HUNT VALLEY, MD. — Supply chain challenges are lessening for McCormick & Co. in the current fiscal year but not so inflation.

“Supply chain continues to get better,” said Lawrence E. Kurzius, president and chief executive officer, in a March 29 earnings call. “It's not perfect as some of our customers will remind us, but the disruptions that we are seeing are much more discrete and specific rather than in the third quarter of last year (when) it seemed like everything was a problem.”

Russia invading Ukraine has had little effect on the company’s supply chain.

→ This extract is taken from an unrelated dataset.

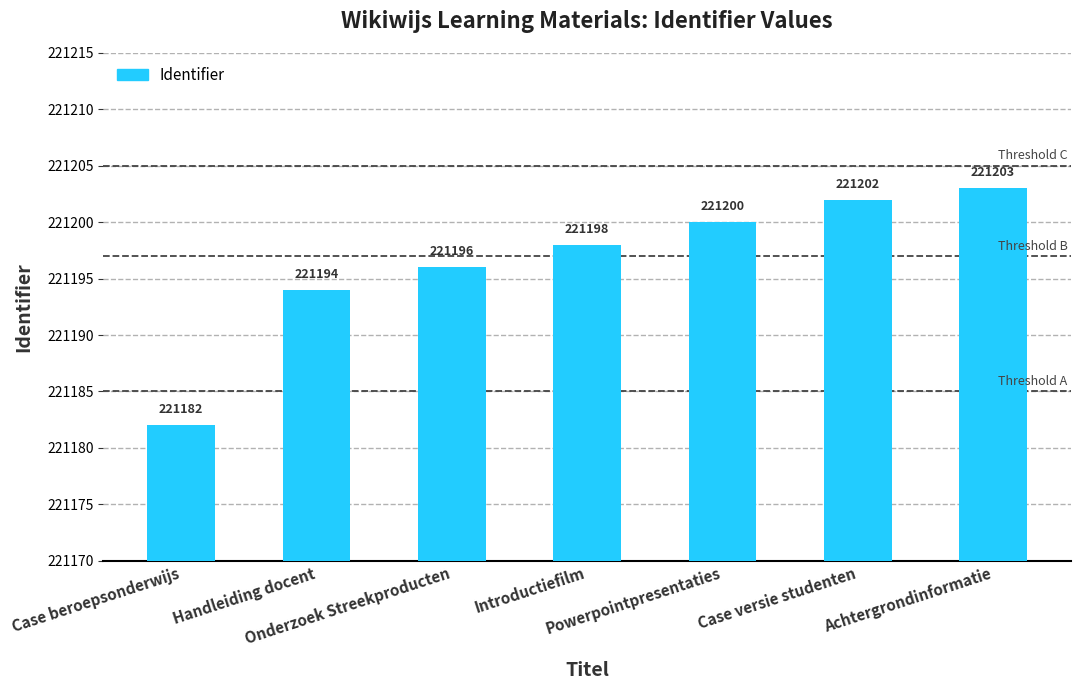

What is the difference between the second highest and second lowest values?

8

“We source mustard from that part of the world, but we have secondary sourcing capabilities there, which we've moved to,” said Michael R. Smith, chief financial officer. “So I think our global supply chain, one of the strengths we have is it's deep and has a long history, and there's alternative markets for a lot of our materials.”

Hunt Valley-based McCormick & Co. in the first quarter ended Feb. 28 had net income of $154.9 million, or 58¢ per share on the common stock, which was down 4.3% from $161.8 million, or 61¢ per share, in the previous year’s first quarter. Sales rose 3% to $1.52 billion from $1.48 billion in the previous year’s first quarter. One month of incremental sales from FONA, acquired in December of 2020, contributed 1% to the quarterly sales increase.

In the company’s Consumer segment, sales declined 2% to $926.1 million from $946.8 million from the previous year’s first quarter when sales increased 35%.

“Given the difficult year-over-year comparison, volume declines were reflected in each region,” Mr. Kurzius said. “On a two-year basis, however, compared to the first quarter of 2020, each region grew sales by double digits.”

In the Americas region, Consumer segment sales increased 2% behind strength in the brands McCormick, Zatarain’s, Stubb’s, Old Bay, Simply Asia, Frank’s RedHot and French’s, Mr. Smith said. A decline in private label partially offset the growth in brands.

“We have not yet seen significant movement in private label as a trend in either direction,” Mr. Kurzius said. “Some of the recent market data shows some increase, but it's really slight in our categories. There's a dynamic you have to watch out for in private label. The costs are going up for everybody, and it's driven by raw material, packaging and transportation, and the same penny cost increase that's impacting brand is also impacting private label.”

In the company’s Flavor Solutions segment in the quarter, sales increased 12% to $596.3 million from $534.7 million.  

“In our Flavor Solutions segment, we plan to continue migrating our portfolio to more value-added products and technically insulated products, particularly our flavors product category,” Mr. Kurzius said.” We're targeting opportunities to grow with our customers in attractive, high-growth end markets such as alcoholic beverages, savory snacks and performance nutrition.”

Higher inflation and distribution costs unfavorably impacted both segments. Mr. Kurzius said the company’s cost inflation guidance this year in percentages is in the middle to high teens.

“To partially offset rising costs, we raised prices where appropriate late last year (and) are currently facing additional pricing actions,” Mr. Kurzius said. “And as costs have continued to accelerate, we will raise prices again this year where appropriate.”